O júri popular que sentenciou Carlos Alexandre Barbosa de Lima e Paulo Otavio Pacheco foi realizado durante todo o dia, no Tribunal do Júri. Carlos Alexandre e Pacheco receberam a mesma pena: doze anos de prisão, em regime fechado, com direito de recorrer em liberdade.
SOBRE O CASO
O fato aconteceu no dia 8 de março de 2013, quando a vítima, Kleyton Reis, foi a uma "festa" realizada na casa de Paulo Otávio Pacheco, no Bairro Nova Brasília. No decorrer da festa, já regrada de bebida alcoólica e drogas, Paulo Otávio Pacheco, conduzindo seu veículo, saiu da festa na companhia de Carlos Alexandre Barbosa de Lima, mais um adolescente e a vítima para comprar mais substâncias entorpecentes, retornando após para o bairro.
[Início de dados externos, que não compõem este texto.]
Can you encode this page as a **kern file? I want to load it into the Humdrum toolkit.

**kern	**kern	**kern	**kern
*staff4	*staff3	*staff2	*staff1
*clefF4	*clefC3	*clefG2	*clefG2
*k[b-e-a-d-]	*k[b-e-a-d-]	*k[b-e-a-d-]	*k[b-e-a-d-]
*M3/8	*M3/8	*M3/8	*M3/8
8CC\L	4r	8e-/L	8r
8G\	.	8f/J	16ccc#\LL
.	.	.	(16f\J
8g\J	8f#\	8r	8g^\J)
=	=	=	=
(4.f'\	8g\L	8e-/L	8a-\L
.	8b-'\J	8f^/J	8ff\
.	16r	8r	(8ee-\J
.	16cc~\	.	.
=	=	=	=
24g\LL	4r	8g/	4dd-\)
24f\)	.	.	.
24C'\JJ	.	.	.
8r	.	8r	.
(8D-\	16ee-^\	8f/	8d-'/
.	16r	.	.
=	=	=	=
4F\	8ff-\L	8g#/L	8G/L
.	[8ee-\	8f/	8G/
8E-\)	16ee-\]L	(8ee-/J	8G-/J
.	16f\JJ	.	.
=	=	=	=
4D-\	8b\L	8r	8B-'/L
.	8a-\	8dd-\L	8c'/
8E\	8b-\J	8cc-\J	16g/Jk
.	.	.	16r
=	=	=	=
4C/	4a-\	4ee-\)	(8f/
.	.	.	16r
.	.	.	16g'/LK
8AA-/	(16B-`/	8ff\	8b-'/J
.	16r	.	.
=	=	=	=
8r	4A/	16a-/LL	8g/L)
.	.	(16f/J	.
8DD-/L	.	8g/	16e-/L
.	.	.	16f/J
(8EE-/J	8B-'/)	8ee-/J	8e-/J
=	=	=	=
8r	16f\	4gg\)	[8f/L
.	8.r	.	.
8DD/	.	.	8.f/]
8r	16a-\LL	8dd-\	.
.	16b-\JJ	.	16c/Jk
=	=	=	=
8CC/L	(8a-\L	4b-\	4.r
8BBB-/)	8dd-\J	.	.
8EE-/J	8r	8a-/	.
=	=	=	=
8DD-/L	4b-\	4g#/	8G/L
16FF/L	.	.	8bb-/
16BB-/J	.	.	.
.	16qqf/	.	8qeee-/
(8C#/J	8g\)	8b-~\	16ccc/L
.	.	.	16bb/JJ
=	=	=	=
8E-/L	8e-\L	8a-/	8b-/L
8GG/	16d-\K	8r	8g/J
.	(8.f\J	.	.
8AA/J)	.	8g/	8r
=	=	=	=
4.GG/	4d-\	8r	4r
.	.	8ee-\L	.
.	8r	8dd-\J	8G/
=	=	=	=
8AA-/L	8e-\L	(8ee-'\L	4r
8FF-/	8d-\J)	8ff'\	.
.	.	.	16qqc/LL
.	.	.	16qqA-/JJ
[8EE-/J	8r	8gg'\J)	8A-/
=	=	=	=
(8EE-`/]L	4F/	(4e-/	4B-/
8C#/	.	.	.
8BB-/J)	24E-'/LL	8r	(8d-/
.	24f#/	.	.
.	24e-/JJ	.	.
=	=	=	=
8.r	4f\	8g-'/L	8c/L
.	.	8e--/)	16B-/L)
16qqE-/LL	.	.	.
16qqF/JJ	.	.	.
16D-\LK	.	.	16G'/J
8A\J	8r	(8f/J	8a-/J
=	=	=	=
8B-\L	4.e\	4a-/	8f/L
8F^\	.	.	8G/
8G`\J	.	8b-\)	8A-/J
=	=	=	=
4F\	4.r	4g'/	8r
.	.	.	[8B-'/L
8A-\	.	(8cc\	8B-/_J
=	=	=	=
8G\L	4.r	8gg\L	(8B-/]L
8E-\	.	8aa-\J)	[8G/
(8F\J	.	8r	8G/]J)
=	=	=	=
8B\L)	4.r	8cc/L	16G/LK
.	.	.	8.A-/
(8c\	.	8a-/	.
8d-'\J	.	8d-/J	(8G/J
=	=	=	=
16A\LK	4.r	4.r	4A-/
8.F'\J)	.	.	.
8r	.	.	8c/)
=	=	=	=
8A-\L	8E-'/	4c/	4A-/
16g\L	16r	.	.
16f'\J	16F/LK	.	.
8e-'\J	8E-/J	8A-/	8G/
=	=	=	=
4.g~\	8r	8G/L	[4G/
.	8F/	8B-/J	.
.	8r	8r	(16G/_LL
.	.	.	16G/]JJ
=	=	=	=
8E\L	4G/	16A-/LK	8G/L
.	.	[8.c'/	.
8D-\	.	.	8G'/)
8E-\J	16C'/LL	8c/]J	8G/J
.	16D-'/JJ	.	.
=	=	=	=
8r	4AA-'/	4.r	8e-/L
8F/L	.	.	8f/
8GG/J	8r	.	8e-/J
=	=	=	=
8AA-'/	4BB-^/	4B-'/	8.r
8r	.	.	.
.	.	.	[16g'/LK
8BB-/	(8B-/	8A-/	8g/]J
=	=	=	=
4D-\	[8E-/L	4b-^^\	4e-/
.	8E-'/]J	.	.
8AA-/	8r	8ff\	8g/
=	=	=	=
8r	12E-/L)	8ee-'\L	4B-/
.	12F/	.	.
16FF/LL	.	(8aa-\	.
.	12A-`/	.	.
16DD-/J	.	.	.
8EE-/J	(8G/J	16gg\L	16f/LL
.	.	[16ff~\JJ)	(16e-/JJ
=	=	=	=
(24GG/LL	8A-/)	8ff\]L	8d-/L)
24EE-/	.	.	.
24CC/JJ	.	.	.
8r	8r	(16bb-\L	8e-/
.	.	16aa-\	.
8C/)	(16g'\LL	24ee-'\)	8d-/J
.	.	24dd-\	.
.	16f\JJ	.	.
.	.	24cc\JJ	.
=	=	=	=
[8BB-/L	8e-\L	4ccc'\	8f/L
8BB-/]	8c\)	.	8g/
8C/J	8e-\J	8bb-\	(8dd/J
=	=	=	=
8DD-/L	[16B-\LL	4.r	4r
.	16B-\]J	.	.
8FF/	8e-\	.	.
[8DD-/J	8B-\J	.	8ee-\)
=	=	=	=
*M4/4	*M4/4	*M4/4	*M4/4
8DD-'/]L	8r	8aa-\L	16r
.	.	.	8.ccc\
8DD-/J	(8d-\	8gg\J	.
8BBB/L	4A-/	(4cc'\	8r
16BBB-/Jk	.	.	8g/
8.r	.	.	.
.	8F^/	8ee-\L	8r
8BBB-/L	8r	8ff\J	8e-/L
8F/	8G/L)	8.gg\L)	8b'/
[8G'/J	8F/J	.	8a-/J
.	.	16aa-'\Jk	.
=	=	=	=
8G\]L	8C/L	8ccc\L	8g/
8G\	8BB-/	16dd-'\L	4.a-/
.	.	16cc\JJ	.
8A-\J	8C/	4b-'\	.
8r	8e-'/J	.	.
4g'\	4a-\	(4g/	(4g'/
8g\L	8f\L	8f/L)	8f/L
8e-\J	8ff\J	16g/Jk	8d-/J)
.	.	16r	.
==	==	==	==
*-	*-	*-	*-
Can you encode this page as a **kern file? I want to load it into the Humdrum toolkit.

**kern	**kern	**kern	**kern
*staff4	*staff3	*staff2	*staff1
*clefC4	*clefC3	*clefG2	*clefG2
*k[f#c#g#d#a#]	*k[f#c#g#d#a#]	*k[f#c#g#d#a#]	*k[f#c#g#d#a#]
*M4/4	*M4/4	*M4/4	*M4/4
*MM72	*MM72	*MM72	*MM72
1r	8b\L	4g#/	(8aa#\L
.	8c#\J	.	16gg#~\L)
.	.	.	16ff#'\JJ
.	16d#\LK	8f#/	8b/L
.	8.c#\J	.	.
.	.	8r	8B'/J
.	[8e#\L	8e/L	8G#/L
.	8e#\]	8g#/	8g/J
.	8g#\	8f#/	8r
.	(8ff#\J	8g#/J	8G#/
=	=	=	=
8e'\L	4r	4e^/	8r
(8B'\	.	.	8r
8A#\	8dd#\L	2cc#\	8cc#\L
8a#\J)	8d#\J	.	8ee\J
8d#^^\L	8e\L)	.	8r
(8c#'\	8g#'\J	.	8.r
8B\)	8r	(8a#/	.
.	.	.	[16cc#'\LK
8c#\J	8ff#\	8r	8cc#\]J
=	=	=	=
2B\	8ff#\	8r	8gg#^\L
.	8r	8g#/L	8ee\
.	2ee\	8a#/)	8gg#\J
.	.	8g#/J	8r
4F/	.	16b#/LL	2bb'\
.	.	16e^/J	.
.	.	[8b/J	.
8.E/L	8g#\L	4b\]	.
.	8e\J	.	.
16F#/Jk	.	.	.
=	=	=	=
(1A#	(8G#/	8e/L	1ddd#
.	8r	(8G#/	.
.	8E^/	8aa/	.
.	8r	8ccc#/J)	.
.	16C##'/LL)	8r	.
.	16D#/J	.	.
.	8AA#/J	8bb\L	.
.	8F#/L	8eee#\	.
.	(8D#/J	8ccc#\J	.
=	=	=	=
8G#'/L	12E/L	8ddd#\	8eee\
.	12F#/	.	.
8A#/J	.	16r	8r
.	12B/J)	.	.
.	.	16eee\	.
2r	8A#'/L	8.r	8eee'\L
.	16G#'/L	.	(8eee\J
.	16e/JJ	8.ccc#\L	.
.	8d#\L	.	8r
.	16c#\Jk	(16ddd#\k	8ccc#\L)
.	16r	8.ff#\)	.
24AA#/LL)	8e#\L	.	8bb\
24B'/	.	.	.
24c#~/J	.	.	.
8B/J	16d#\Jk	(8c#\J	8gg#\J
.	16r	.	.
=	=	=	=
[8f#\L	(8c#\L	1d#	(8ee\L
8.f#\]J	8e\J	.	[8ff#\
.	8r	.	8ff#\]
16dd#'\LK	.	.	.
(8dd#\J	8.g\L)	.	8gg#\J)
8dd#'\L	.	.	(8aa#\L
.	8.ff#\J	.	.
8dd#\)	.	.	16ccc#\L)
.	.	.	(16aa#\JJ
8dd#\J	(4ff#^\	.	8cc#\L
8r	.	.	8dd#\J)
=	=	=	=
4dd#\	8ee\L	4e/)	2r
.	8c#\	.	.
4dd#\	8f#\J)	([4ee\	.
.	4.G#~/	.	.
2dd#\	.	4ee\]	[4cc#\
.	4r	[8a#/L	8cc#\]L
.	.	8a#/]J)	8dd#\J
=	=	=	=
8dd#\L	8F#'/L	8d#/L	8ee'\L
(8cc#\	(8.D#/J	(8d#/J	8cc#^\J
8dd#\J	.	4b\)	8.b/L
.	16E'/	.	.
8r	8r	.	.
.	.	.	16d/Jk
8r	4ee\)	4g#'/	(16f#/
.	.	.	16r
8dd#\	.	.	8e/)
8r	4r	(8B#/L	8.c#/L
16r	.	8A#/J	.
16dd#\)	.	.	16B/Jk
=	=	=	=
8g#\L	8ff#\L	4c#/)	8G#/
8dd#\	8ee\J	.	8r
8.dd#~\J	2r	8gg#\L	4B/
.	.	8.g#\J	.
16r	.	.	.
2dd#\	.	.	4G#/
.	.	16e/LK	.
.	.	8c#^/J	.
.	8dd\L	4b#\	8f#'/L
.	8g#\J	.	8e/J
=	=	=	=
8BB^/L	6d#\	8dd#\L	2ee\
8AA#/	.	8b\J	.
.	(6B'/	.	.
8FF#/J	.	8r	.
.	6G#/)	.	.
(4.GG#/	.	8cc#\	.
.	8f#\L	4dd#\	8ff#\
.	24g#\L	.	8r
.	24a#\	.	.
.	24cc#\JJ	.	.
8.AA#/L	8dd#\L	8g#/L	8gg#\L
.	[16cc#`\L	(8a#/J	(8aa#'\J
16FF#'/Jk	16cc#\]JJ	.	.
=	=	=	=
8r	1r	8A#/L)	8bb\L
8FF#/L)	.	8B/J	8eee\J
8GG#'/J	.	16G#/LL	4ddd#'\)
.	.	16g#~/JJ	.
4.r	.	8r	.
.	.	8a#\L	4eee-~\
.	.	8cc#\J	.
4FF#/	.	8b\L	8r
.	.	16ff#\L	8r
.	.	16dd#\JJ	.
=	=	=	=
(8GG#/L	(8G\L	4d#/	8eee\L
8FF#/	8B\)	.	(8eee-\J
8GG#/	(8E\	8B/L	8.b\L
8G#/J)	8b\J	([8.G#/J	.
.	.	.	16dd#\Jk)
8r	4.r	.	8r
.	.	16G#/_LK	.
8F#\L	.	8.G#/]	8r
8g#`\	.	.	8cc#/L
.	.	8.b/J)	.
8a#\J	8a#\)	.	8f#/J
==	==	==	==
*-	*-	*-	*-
No decorrer da festa, Carlos Alexandre Barbosa de Lima negociava com a vítima a venda de uma arma de fogo, "possivelmente um revólver calibre .32 ou 38", prestando dessa forma auxílio material para o intento de Pachequinho, posto que já sabia da sua inequívoca vontade de ceifar a vida da vítima. Os denunciados, já mancomunados entre si, pré organizados, estabeleceram um plano, no qual o denunciado ofereceria uma arma de fogo para a vítima comprar e, com a desculpa de testar a arma de fogo, o denunciado, juntamente com o adolescente, convidariam a vítima Kleyton Reis para saírem, levando-o a local ermo no morro da lajota, no Bairro Nova Brasília e, com evidente propósito de matar, " desferiu disparos de arma de fogo contra Kleyton Reis.
Frisa-se que o denunciado, com a ajuda do adolescente e a efetiva participação do denunciado matou a vítima Kleyton Reis por motivo fútil, em razão de ciúmes causados por um antigo relacionamento amoroso que a vítima teve com sua namorada Karen, bem como pelo fato de que a vítima teria "ficado" em uma oportunidade com ela duas semanas antes do homicídio.
Que após a vítima ter ficado com Karen, o denunciado fingiu-se e mostrou-se amigo da Kleyton, convidando-o a frequentar festas e se dispondo-o a levá-lo a comprar drogas e até mesmo a testar a arma de fogo, como se fossem amigos, dissimulando uma falsa amizade com o intento de ceifar a vida da vítima, apenas para facilitar o seu intento final.